Everywhere you go there are beefy Russian sailors and even beefier Ukrainian men that look like they just came out of a casting call for Rocky IV.  (Isn’t that the one where he fights the Russian?)

I think maybe the reason we Americans hated the Russians for so long was because they were handsomer than us.  The road from the harbour is filled with memorials to the war dead, all built in that imposing Russian block style and adorned with that hard soviet calligraphy.

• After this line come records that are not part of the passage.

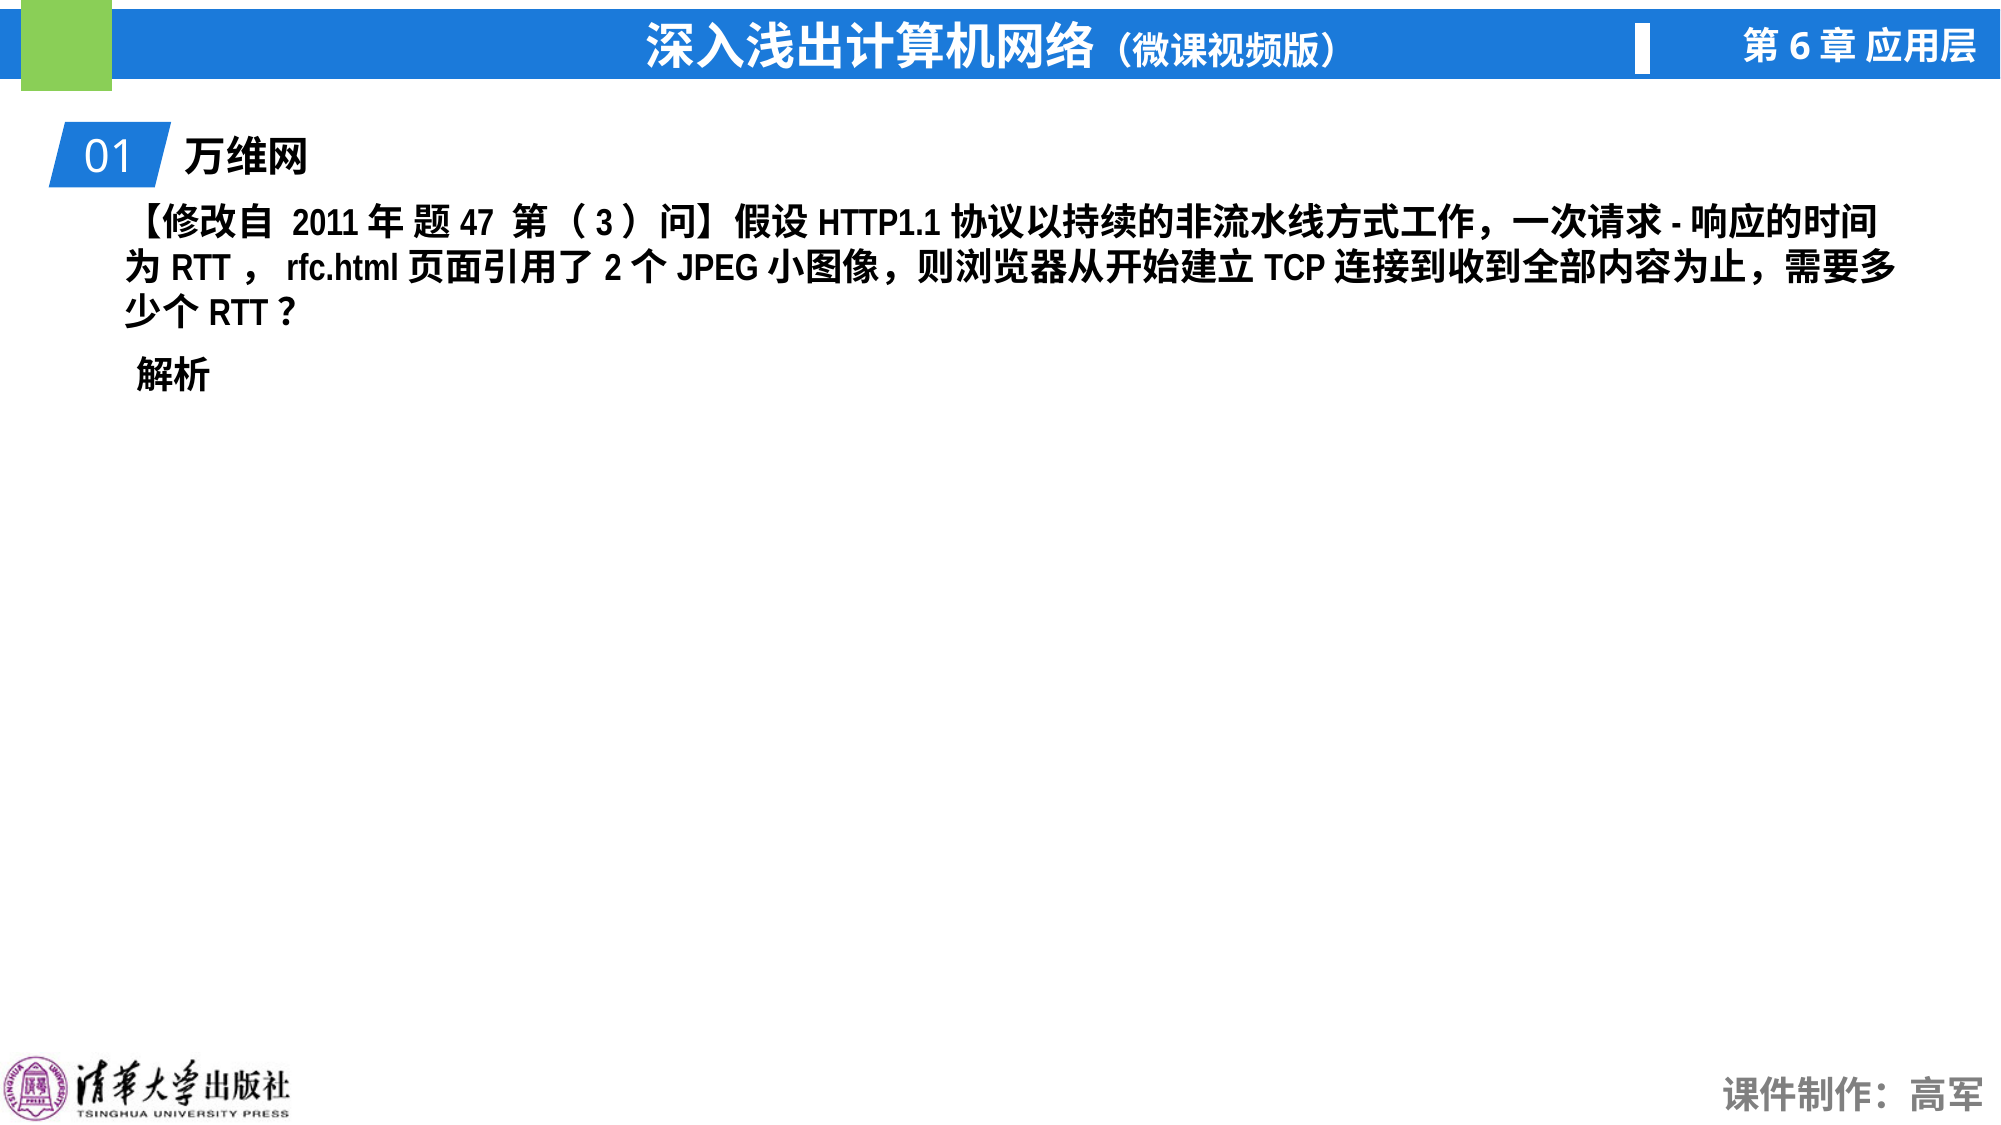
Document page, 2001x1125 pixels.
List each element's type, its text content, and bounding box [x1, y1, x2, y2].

picture [0, 1052, 310, 1125]
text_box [49, 122, 1099, 189]
text_box 解析 [121, 344, 236, 404]
text_box 【修改自 2011年 题47 第（3）问】假设HTTP1.1协议以持续的非流水线方式工作，一次请求-响应的时间为RTT，rfc.html页面引用了2个JPEG小图像，则浏览器从开始建立TCP连接到收到全部内容为止，需要多少个RTT？ [109, 210, 1916, 321]
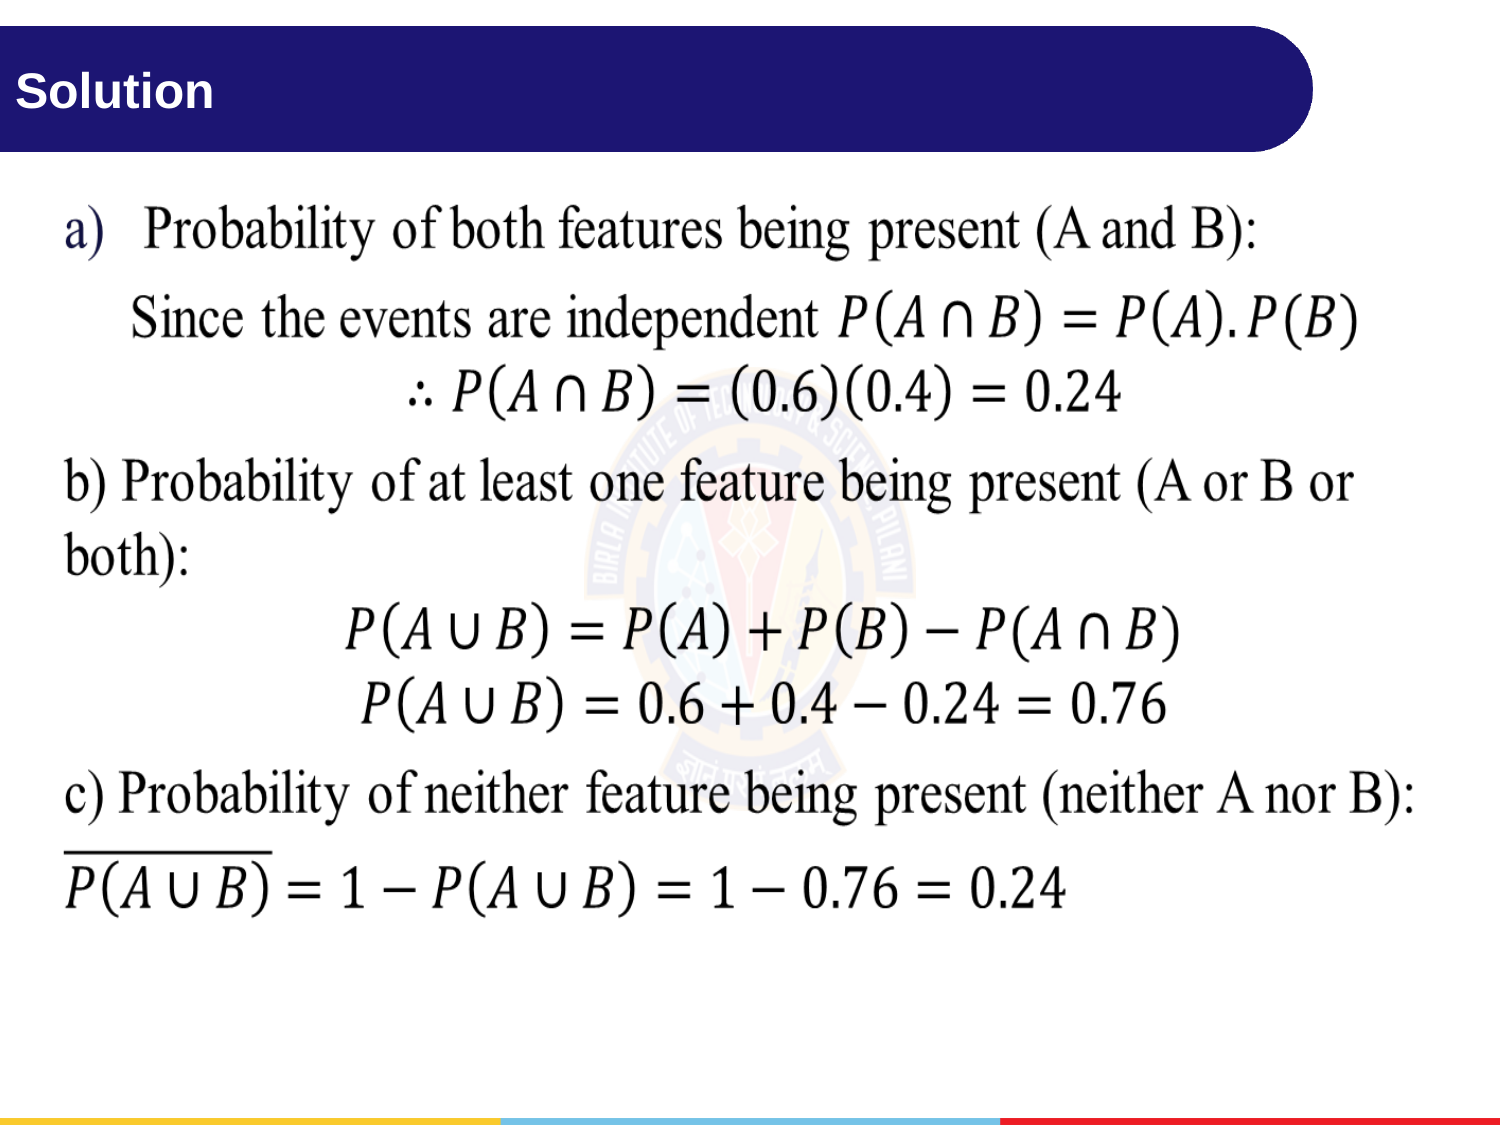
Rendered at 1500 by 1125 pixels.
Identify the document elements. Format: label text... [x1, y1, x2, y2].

list [32, 169, 1479, 1099]
picture [1250, 26, 1313, 152]
picture [0, 1118, 1500, 1125]
title Solution [0, 26, 1250, 152]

As a child of the cold war I can’t help but feel a bit uneasy.  I was taught to hate this race and fear the sound of this language.  It occurs to me that if this was the 60’s the only way I could have been here was as a spy.  If I had been caught walking around with my tiny spy camera – I would have been banished to a Siberian salt mine as the US State Department denied my existence.

A video – Where am I?

3,September, 2009

Galloping Senility

1,September, 2009

I’m sitting in a seaside café in the Ukrainian city of Yalta. I know nothing of Yalta except that after WWII it’s where Churchill, Stalin and Roosevelt met to sort out Europe. What a meeting that must have been. I now know the girls on the beach are pretty and you can get a good omelette at this café with a name in an alphabet I’m not familiar with.

I should explain that I’m in port from a cruise ship and not wandering around Eastern Europe with galloping senility (‘Galloping senility’ is a term a teacher of mine – a nun – accused me of having when I was nine.) I know I should make every port a learning opportunity but these days I just look for a good cup of coffee and free internet access. When I got on this ship I didn’t even know where it was going. I only knew I boarded in Istanbul and left in Athens. Yesterday I was in a town in Turkey and I didn’t even know its name. There is something very pleasant about walking around with no idea where you are. Maybe I’m just practicing for the onset of senility.